Take Note Team
A CEO, an actress and a scientist walk into a bar. No, this incongruous group aren’t the setup for the sort of joke your dad might tell you, and they might have more in common than you think. Today we start our conversations around mental health.
As the global understanding of mental health issues increases, we’ve seen more and more public figures come forward to talk about their own struggles with mental illness, how they stay mentally healthy, and how they often feel like they’re not quite good enough to be where they are. People like Ruby Wax, Stephen Fry and Matt Haig have been champions of this, candidly sharing their own stories and encouraging others to do the same.
And why not? Time and again, research has shown that talking about mental health can break down stigmas and help people to feel supported and less alone, while bottling things up only makes them worse.
Why it’s good to talk
Here at Take Note, we love to talk and we love to listen. After all, we spend all our time listening to people talk about themselves - and you’d be surprised how personal things can get, even when you’re discussing the type of shampoo you like to use.
We’re also really lucky to talk to our team of fantastic transcribers (all 500+ of them!) every day. In amongst the usual chatter about deadlines and grammar, we hear about all the ups and downs in their lives. We know how difficult it can be to work from home and for all your ‘talking’ to be done over email. Most of us started out that way, so we know exactly how it feels. Having this experience means we’re always striving to help people feel valued and less alone.
The Mental Health Conversation
With that in mind, and it being Mental Health Awareness Week in the UK, we want to open up a conversation about mental health. We’ve been talking about it in the office and with some typists for a long time, but more recently we’ve been chatting to Charlotte, long-time transcriber and soon-to-be registered therapist, about her own struggle with mental illness, and how sharing it can aid recovery.
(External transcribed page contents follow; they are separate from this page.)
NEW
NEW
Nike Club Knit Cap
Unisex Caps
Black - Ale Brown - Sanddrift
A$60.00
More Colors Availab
Charlotte has kindly written a great article about her experiences, which I’m really excited for you to read next month. As well as sharing her story, she’s offered us some great practical tips on staying healthy and productive while working by yourself.
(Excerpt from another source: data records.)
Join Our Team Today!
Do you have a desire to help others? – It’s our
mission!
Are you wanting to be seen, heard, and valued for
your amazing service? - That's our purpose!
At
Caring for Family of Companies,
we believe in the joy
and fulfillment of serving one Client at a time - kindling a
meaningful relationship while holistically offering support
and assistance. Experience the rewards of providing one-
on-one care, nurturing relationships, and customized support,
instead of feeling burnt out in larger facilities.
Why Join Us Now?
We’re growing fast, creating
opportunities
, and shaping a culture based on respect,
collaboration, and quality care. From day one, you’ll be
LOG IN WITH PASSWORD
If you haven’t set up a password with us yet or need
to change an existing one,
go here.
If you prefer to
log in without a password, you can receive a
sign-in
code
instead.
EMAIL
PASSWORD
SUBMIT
Ever suffered from Imposter Syndrome?
She’s not the only one who’s sharing, either. A couple of weeks ago, Take Note sent me to an evening training event on imposter syndrome. Have you ever felt like you’ve somehow tricked your way into getting to where you are now? If you have, it’s a feeling a lot of people can relate to, including CEOs, actresses and scientists (you see where I was going with that now), and around 20 market researchers who were at this particular session. We talked about negative and positive inner ‘voices’, and how to take control of them and use them to our advantage. The event was run by Gemma Collins, a cognitive hypnotherapist also known as the Peer Coach, and she not only encouraged us to share our experiences of not feeling quite good enough, but told us about hers too.
I was a bit sceptical beforehand, but I got some incredibly useful tips, and also the reminder (once again) that sharing really does help. I feel like I come to this conclusion every time I have any sort of difficult conversation, and then forget it again before it has a chance to stick. But I’m hoping that this time it will last for longer. Plus it’s only made me more determined to talk more.
Sharing your experiences
So, with that in mind, I’d love to hear from you, if you’re comfortable sharing your own stories with me. How does your mental health impact your life? What do you find helps it, or makes it worse? We’re not doing this as some sort of X Factor-style hunger for sob stories, although obviously this isn’t a subject that’s all chocolate boxes and roses. Perhaps you’ve found a new lease of life now that you’re able to work from home, or maybe you’ve seen a great new therapist who’s helped give you a fresh perspective on things. Whatever the case, rain or shine, we’d love to get to know this side of you better.
One last thing, in case this is a concern for any of you, we’d never publish anything you send us without first checking with you. While we’re really happy Charlotte wants to share her experience with you all and we’d love for others to do the same, if you don’t want to do that then we’d be more than happy to have a private conversation with you.